Supplied passage —
---*---
He said, according to a study done by the Heard Museum, that the hoop dance originated in the pueblos of the Southwest and Hopi is part of the pueblos.


Nakotah's dance includes symbols of the eagle, a horse, a crocodile or water serpent and the ladder of life, representing an infant, a child and an adult.

In 2015, Nakotah won the top prize at the 25th annual World Championship Hoop Dance competition beating out seven time champion Derrick Suwaima Davis. He repeated the win in 2016 becoming a two-time world champion.

The dancers tell stories with hoops that created intricate symbols of animals and symbols that hold great meaning for Native tribes.

Hoop dancing is a long-standing tradition in many Native cultures. It can involve the use of more than 50 hoops. The continuous circle of the hoops symbolizes the circle of life and the continuous change of the seasons.

Each participant is judged on precision, timing and rhythm, showmanship and speed.

LaRance has been hoop dancing since he was four years old at powwows he attended during the summer with his aunt and cousins.

During one of those summers, he traveled with Davis, who was also a fancy dancer at the time where Nakotah would watch him perform. Davis made Nakotah his first set of hoops and taught him the basic designs that are seen in the hoop dance.

LaRance's father, Steve, was also a big influence in creating opportunities for LaRance to dance by getting him booked to perform at conferences, powwows and art festivals. He also took LaRance to an audition in Flagstaff one weekend for "The Tonight Show with Jay Leno" in 2004, an appearance that opened more opportunities for LaRance.
---*---
Raw data —

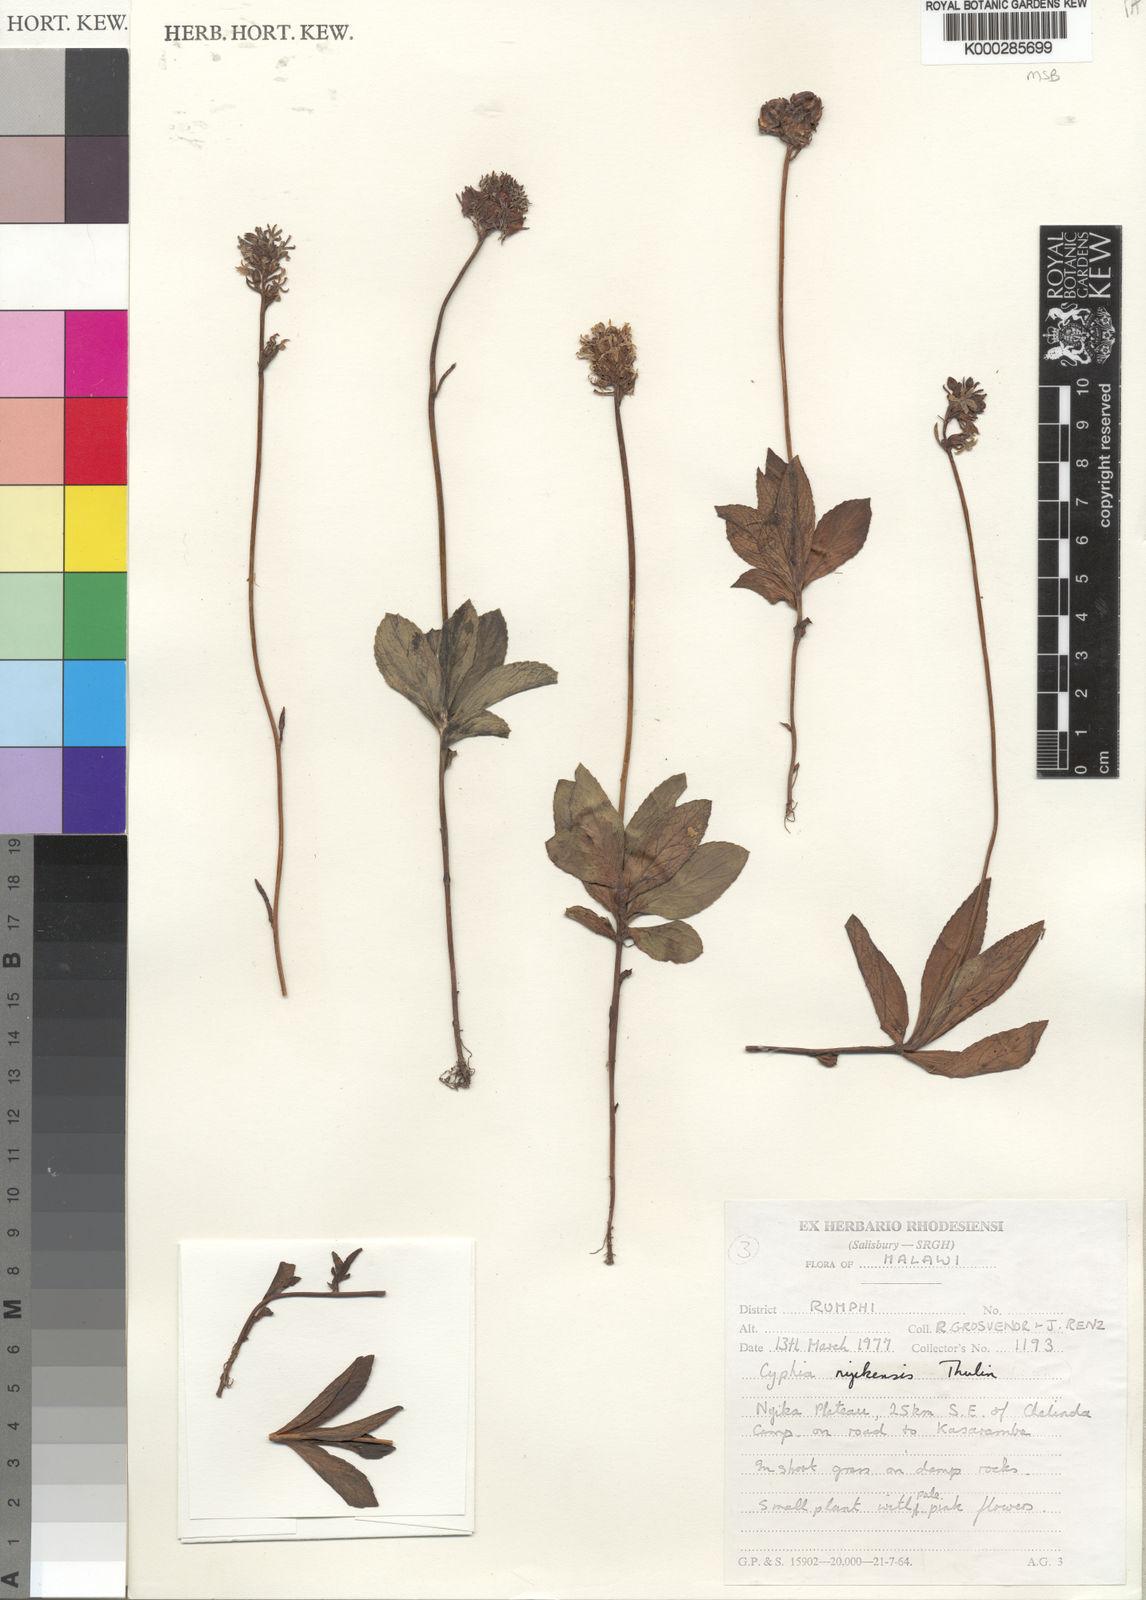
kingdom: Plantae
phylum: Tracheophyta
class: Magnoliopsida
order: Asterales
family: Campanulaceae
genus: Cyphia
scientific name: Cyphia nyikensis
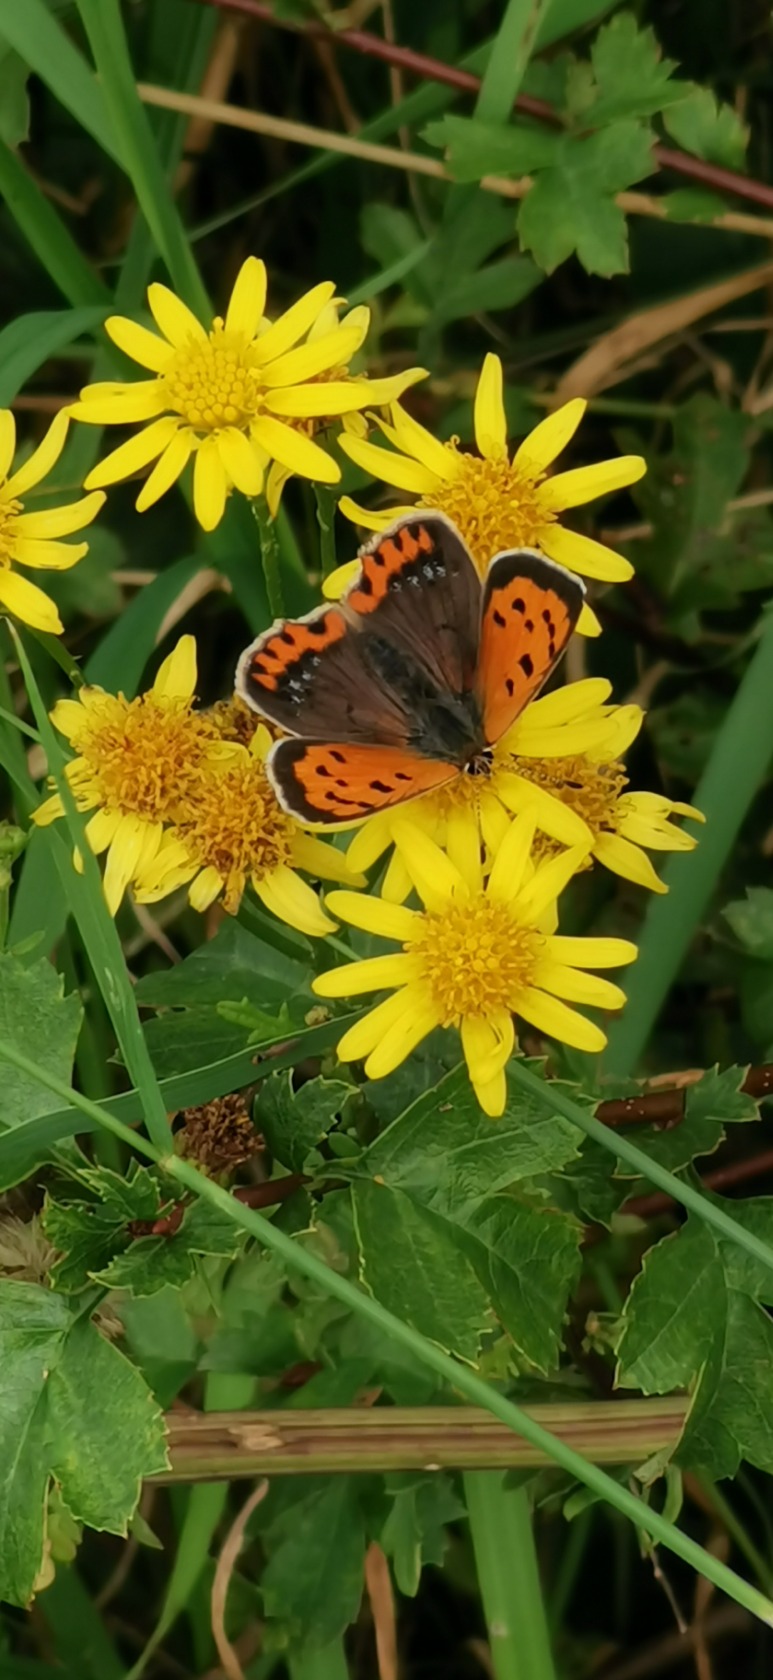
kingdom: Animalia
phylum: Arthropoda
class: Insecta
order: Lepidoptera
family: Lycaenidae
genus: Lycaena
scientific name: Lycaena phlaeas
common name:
---*---
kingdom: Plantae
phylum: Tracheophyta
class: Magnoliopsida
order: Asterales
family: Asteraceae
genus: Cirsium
---*---
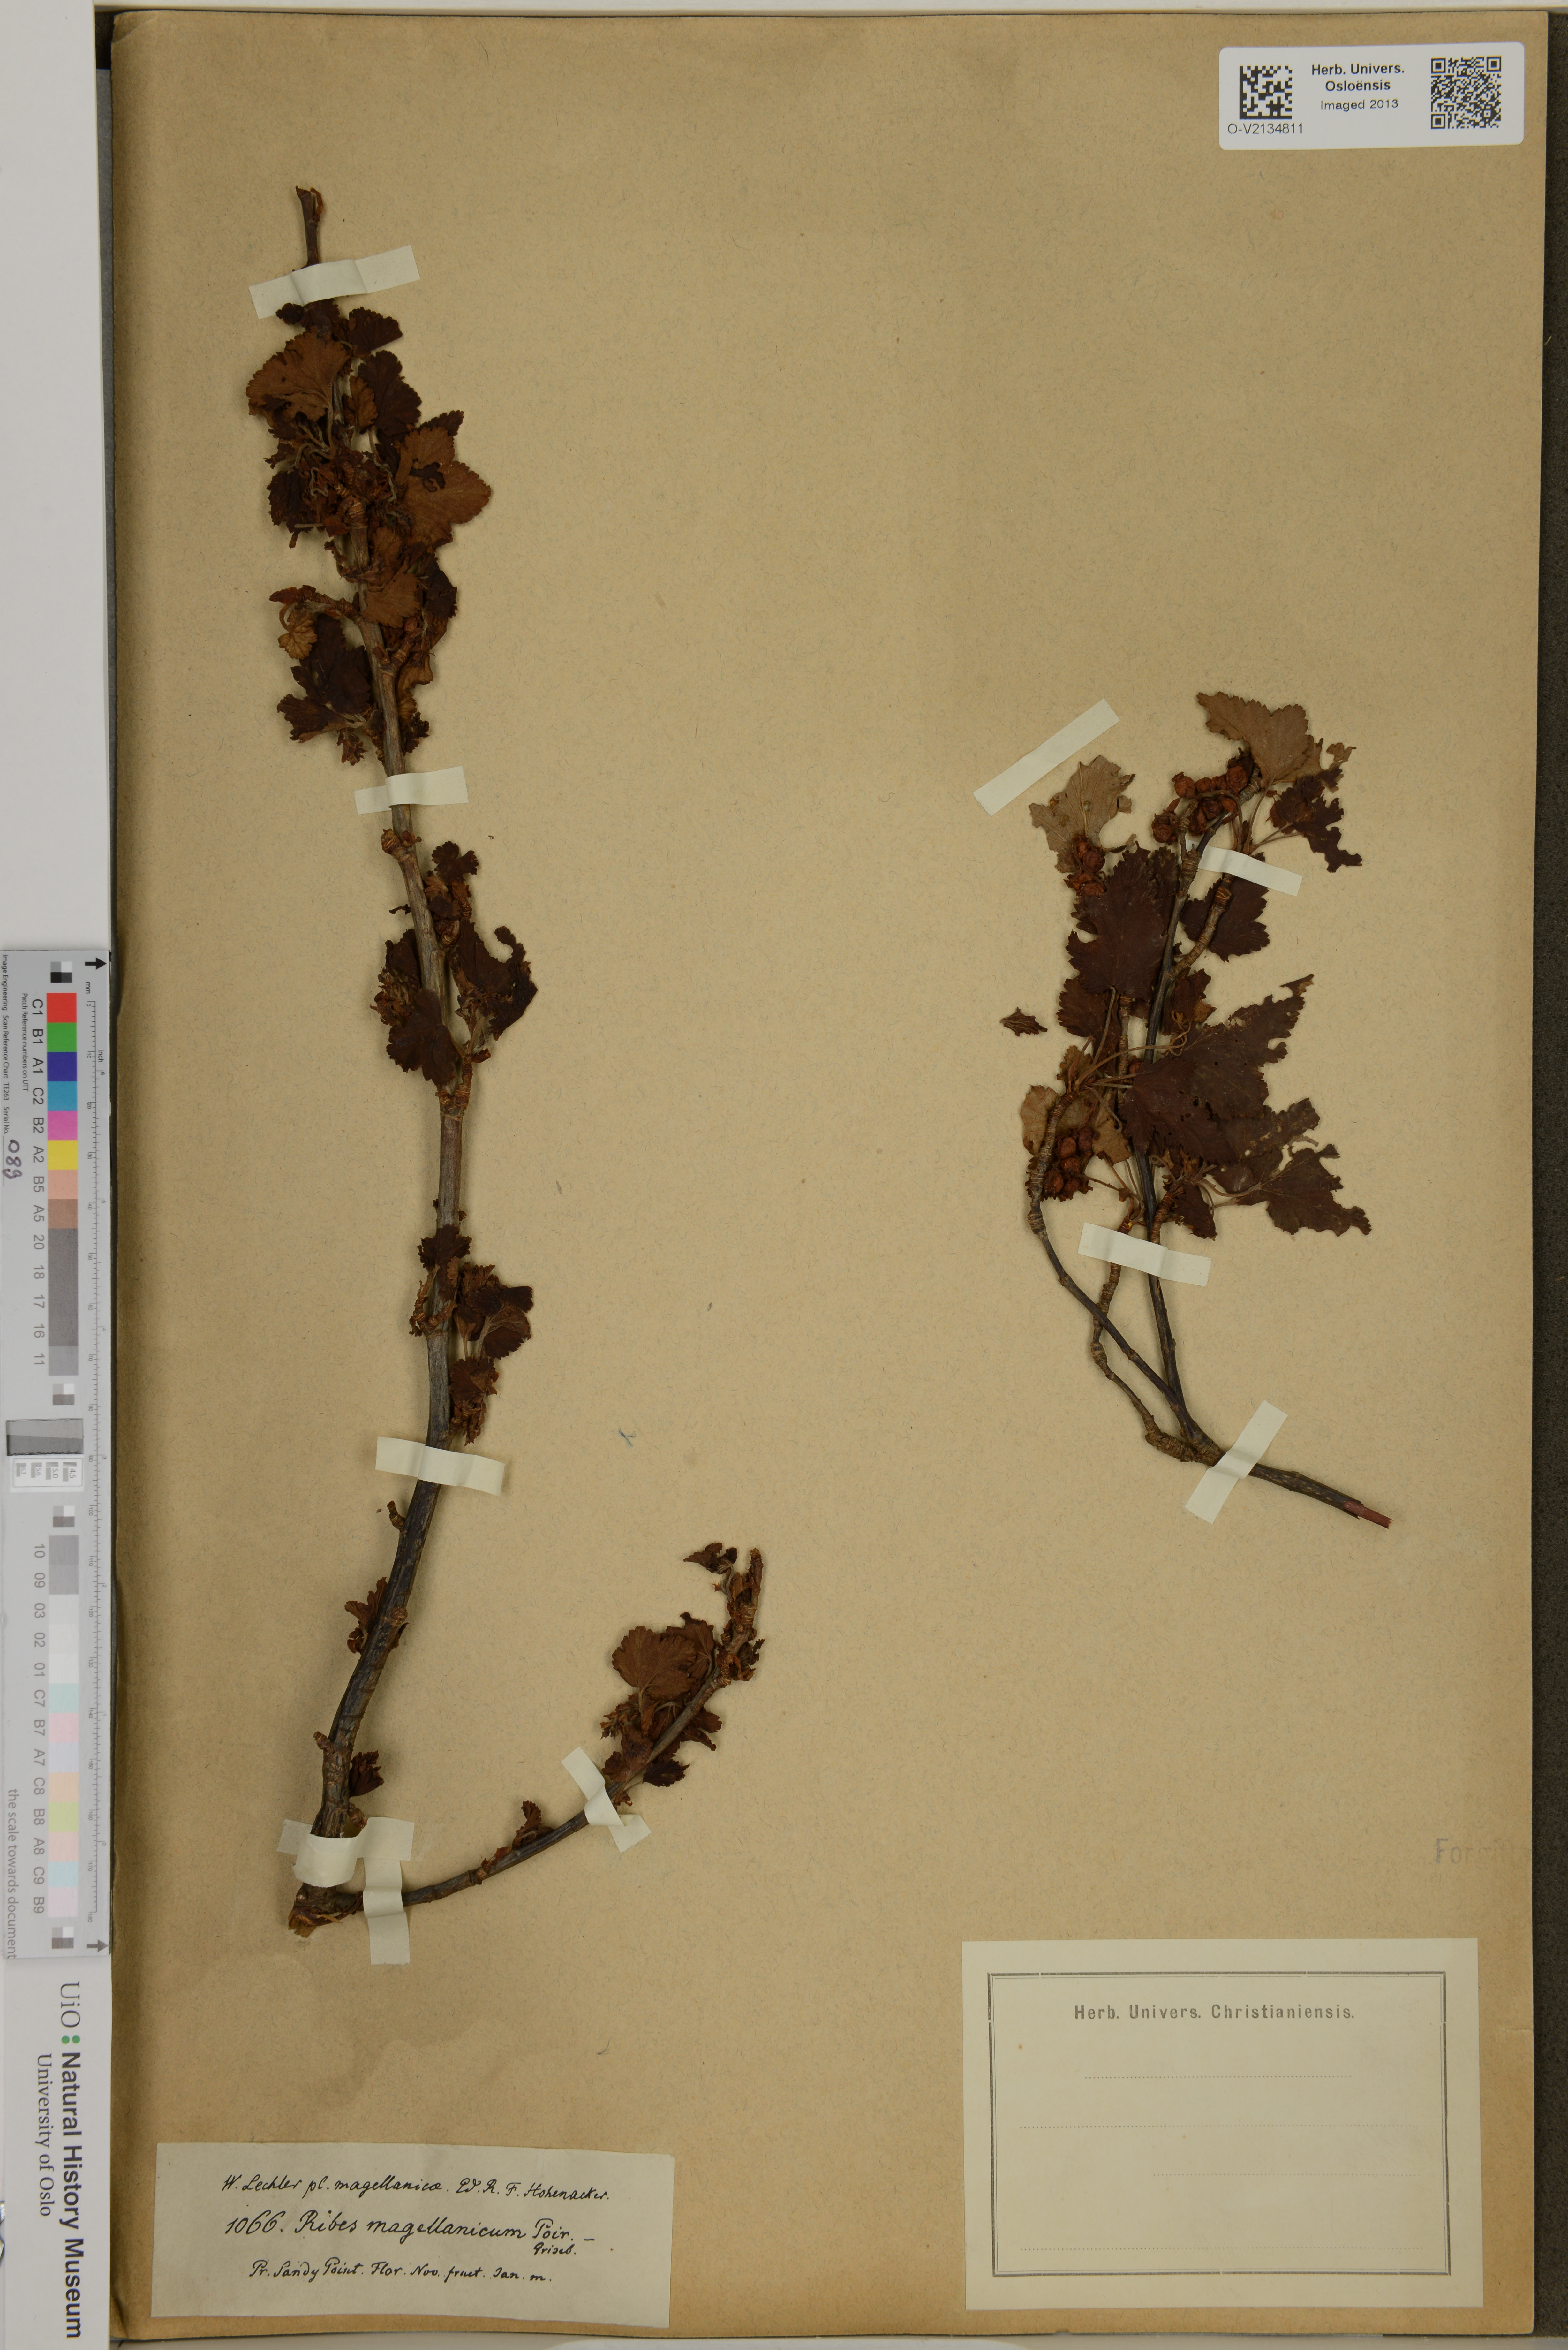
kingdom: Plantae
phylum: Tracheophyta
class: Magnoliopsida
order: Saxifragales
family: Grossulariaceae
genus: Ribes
---*---
Work instructions —
Answer these about the hoop dance article:
1. In what year did Nakotah first win the top prize at the World Championship Hoop Dance competition?
2. What does the continuous circle of the hoops symbolize?
3. How old was LaRance when he started hoop dancing?
The material comes from a separate source.

Result of this task —
1. 2015
2. The circle of life and the continuous change of the seasons
3. Four years old